=== RECORD EXCERPTS ===

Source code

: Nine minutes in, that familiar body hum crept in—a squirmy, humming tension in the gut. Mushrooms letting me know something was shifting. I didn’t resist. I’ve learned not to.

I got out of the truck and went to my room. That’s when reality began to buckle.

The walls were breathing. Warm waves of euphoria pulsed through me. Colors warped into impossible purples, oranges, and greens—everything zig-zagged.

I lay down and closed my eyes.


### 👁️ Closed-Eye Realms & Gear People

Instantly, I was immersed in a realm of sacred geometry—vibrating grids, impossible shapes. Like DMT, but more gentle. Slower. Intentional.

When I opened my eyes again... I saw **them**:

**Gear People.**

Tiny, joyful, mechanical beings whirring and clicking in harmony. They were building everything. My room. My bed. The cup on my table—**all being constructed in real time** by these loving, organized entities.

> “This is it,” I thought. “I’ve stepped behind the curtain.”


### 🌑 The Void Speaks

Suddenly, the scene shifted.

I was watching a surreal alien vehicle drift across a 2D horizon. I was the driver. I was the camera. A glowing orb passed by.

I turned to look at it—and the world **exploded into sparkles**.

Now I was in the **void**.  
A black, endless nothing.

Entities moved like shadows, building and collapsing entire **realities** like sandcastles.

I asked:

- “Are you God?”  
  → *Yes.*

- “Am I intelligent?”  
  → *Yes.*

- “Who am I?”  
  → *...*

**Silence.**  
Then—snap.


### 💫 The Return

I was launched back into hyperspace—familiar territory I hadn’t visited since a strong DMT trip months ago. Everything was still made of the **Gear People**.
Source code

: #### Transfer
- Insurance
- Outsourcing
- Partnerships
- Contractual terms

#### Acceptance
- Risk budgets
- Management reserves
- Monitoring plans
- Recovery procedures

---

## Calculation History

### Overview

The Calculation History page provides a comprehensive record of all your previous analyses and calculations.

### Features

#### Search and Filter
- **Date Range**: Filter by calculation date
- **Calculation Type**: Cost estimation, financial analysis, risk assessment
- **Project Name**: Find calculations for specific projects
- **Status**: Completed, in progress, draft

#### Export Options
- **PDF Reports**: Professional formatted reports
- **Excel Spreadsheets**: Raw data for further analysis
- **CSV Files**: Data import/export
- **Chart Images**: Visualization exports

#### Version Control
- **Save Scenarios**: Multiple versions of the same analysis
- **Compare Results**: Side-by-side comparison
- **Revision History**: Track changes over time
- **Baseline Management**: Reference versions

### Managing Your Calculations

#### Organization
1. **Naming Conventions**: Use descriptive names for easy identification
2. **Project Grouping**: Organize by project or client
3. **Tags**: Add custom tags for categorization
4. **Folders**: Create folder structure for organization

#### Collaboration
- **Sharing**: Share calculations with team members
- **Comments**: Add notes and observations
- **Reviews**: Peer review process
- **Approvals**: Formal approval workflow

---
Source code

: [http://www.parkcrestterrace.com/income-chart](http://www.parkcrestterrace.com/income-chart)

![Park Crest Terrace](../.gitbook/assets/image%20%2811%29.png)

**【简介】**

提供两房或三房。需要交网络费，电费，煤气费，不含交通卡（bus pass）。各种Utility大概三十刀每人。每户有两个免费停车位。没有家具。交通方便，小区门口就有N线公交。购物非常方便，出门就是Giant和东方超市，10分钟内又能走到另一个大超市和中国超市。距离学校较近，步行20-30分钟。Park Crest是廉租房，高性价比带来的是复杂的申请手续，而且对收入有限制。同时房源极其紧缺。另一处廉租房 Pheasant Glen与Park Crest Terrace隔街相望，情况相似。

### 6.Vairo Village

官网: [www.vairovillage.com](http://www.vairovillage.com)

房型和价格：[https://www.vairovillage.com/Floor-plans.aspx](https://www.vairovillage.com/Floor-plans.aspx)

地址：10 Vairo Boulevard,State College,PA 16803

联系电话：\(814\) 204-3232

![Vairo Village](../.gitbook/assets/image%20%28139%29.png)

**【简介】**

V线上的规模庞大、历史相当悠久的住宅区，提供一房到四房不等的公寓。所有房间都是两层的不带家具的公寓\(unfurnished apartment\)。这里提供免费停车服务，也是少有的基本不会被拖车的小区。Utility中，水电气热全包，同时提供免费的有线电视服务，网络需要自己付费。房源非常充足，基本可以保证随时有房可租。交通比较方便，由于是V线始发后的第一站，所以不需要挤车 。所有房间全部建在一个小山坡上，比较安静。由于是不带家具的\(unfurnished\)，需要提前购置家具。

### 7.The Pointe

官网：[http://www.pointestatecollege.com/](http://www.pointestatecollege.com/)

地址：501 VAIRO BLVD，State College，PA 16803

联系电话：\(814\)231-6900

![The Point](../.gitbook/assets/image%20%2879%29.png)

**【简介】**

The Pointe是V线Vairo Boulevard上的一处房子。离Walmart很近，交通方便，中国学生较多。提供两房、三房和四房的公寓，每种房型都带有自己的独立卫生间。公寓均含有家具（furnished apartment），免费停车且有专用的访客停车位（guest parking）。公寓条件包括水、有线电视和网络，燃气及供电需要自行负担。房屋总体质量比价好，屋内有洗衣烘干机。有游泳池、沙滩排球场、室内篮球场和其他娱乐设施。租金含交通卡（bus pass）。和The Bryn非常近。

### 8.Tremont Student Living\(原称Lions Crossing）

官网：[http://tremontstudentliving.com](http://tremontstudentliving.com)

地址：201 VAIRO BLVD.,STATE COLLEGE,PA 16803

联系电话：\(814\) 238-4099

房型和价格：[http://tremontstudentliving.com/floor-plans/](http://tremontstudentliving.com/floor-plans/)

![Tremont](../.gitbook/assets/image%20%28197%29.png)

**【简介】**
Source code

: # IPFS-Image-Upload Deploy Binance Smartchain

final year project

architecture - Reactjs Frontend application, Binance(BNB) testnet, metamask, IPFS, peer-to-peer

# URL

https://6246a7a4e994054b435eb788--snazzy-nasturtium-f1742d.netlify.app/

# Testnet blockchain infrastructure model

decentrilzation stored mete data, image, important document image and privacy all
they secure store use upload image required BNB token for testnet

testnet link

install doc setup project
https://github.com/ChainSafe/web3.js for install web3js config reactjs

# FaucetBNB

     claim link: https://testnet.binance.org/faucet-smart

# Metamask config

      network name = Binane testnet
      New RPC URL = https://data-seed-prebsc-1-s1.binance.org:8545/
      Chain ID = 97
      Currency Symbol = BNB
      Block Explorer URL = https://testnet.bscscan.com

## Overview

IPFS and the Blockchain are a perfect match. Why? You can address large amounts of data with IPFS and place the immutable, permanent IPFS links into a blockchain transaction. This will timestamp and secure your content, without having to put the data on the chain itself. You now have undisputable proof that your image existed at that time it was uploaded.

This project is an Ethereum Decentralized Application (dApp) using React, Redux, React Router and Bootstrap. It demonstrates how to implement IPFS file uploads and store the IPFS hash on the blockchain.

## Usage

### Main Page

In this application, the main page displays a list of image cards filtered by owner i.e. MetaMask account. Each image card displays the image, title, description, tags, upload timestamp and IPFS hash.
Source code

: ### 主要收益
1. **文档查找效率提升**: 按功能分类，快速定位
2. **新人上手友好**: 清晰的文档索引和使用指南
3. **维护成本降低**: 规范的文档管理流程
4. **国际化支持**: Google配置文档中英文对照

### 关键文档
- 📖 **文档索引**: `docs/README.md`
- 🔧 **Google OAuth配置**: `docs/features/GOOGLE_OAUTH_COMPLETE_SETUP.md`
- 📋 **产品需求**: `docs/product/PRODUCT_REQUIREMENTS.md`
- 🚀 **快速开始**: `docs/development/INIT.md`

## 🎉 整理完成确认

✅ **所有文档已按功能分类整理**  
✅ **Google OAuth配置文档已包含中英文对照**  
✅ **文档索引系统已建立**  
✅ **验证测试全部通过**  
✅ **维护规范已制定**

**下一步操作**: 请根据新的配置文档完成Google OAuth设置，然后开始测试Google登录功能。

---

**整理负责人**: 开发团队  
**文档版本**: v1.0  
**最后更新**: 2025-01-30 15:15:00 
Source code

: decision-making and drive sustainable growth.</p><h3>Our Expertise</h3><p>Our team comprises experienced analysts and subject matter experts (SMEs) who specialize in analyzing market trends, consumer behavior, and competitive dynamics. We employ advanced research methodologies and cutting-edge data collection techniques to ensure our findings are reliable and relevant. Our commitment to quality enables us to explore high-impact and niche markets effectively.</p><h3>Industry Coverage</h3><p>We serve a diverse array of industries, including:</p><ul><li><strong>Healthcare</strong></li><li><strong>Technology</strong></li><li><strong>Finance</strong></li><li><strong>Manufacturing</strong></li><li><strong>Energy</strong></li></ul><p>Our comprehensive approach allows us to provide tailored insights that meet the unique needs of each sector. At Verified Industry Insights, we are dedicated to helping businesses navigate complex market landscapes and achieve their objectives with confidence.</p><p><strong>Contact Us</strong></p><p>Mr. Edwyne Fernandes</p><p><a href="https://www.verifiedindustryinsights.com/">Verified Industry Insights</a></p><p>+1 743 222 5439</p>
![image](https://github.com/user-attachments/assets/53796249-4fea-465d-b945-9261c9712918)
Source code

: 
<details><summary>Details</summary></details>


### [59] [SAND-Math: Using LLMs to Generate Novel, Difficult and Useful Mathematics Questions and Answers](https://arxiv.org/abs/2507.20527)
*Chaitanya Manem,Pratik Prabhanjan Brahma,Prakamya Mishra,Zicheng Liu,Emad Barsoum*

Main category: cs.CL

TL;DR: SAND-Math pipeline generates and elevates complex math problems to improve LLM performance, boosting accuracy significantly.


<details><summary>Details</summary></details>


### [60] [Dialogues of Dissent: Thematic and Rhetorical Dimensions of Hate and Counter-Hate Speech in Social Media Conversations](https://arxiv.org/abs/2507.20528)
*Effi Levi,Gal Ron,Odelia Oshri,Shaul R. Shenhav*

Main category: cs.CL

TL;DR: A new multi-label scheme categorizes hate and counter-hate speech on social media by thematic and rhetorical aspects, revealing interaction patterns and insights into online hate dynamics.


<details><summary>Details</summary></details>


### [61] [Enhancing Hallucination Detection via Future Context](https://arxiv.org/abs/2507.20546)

===

What lines in the entries contain "BLVD"? Report each one by copying it.

*EXERCISE OUTPUT*.
地址：501 VAIRO BLVD，State College，PA 16803
地址：201 VAIRO BLVD.,STATE COLLEGE,PA 16803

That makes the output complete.